*** Block opens ***
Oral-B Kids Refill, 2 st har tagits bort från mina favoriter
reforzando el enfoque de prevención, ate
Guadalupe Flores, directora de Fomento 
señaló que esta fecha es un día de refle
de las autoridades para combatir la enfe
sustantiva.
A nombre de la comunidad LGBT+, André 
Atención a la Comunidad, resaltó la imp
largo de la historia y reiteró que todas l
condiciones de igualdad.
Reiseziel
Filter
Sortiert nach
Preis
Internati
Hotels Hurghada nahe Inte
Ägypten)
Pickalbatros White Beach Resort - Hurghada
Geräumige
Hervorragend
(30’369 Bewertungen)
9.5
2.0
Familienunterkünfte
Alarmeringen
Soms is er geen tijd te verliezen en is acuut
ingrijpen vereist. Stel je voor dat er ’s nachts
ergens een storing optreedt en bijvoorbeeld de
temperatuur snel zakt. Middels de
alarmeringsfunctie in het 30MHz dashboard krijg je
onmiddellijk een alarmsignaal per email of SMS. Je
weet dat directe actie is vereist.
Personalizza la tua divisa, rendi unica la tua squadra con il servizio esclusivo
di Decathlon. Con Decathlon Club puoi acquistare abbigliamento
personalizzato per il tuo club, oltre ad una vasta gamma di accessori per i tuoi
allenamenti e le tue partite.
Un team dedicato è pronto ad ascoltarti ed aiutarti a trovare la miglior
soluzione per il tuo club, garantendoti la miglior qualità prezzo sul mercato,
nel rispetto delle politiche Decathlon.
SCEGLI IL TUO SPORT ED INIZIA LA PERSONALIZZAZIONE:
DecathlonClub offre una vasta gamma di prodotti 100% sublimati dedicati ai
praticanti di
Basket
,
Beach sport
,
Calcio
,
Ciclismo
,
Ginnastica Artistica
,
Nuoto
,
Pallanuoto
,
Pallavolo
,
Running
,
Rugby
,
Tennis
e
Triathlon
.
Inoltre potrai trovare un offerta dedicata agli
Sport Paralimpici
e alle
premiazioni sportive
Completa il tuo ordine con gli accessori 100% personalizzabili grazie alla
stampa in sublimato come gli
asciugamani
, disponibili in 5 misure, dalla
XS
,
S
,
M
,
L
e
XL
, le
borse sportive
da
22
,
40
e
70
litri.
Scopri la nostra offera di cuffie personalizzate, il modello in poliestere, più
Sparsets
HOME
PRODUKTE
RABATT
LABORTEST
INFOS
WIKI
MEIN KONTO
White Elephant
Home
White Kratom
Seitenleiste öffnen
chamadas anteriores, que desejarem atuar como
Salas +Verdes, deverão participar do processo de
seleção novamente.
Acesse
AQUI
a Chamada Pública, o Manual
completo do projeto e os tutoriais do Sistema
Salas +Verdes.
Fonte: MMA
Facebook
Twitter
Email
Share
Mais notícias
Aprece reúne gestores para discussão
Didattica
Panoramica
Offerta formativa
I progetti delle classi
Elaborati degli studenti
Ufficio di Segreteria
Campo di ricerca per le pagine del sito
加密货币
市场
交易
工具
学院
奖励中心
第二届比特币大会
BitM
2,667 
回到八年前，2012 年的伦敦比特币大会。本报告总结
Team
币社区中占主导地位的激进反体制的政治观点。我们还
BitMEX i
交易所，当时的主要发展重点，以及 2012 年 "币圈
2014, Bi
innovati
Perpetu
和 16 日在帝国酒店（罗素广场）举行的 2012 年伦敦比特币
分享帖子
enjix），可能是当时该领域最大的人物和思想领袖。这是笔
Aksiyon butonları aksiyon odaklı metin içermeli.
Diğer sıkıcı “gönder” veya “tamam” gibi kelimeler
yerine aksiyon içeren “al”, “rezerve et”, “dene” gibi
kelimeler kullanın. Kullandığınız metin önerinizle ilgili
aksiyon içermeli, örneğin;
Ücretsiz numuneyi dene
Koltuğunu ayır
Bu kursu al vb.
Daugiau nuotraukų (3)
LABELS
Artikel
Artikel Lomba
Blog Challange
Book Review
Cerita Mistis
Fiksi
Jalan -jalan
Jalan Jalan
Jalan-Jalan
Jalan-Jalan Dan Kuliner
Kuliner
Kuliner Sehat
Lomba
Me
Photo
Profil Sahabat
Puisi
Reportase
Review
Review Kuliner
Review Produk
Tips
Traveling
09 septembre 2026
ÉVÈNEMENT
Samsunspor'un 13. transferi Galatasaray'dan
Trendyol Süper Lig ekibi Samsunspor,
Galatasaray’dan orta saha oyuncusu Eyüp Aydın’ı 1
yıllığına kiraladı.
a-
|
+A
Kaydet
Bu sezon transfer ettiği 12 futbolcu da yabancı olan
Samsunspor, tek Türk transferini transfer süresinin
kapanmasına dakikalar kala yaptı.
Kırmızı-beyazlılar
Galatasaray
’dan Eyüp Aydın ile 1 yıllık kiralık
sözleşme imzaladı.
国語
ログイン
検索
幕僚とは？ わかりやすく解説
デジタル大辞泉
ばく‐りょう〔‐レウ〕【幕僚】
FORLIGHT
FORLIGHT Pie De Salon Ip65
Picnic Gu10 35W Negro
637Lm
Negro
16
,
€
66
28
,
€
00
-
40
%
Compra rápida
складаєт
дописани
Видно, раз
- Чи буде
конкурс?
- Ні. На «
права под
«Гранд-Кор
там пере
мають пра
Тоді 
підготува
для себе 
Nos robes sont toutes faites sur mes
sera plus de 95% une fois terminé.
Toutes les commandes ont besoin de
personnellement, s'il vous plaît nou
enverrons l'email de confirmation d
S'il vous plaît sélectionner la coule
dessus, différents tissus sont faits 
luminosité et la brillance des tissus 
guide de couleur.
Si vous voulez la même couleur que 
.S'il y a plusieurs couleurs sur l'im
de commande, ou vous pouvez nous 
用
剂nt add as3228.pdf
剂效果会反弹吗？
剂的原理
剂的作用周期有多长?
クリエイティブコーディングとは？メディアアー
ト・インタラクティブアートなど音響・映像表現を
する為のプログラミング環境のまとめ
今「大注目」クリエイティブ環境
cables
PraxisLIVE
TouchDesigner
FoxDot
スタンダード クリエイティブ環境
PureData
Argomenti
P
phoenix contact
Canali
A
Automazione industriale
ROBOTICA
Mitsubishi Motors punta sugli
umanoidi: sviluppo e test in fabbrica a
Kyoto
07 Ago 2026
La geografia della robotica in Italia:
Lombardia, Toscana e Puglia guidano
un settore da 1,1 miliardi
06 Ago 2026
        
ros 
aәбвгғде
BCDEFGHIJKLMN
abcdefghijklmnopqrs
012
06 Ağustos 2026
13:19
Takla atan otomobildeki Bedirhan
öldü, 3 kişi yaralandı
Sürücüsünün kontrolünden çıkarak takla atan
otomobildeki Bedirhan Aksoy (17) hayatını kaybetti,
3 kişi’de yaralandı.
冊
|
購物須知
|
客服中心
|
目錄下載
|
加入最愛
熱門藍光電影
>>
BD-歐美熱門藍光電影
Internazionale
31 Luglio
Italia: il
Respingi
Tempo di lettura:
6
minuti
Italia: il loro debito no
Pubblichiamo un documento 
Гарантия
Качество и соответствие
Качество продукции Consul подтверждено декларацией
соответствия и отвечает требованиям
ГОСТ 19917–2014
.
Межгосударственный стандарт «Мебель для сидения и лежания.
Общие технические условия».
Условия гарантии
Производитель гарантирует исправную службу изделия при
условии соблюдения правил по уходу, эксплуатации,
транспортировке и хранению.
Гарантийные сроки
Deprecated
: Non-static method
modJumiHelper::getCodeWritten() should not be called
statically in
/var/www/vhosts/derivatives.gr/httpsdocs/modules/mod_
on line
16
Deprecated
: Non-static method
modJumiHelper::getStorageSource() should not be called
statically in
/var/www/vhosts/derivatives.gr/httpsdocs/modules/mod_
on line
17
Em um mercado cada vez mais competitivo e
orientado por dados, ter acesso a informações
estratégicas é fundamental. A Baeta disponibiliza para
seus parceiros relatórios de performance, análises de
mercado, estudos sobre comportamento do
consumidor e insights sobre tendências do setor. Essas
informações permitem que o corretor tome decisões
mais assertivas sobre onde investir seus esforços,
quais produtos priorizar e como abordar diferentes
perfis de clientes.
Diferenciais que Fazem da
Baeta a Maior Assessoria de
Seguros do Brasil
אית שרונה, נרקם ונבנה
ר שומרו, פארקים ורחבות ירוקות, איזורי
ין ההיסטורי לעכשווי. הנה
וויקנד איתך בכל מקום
*** Block closes ***
Retype word for word everything in the listing above from the line that holds "yerine aksiyon içeren" down to the line that holds "Cerita Mistis". Keep both end lines and leave out the rest.

yerine aksiyon içeren “al”, “rezerve et”, “dene” gibi
kelimeler kullanın. Kullandığınız metin önerinizle ilgili
aksiyon içermeli, örneğin;
Ücretsiz numuneyi dene
Koltuğunu ayır
Bu kursu al vb.
Daugiau nuotraukų (3)
LABELS
Artikel
Artikel Lomba
Blog Challange
Book Review
Cerita Mistis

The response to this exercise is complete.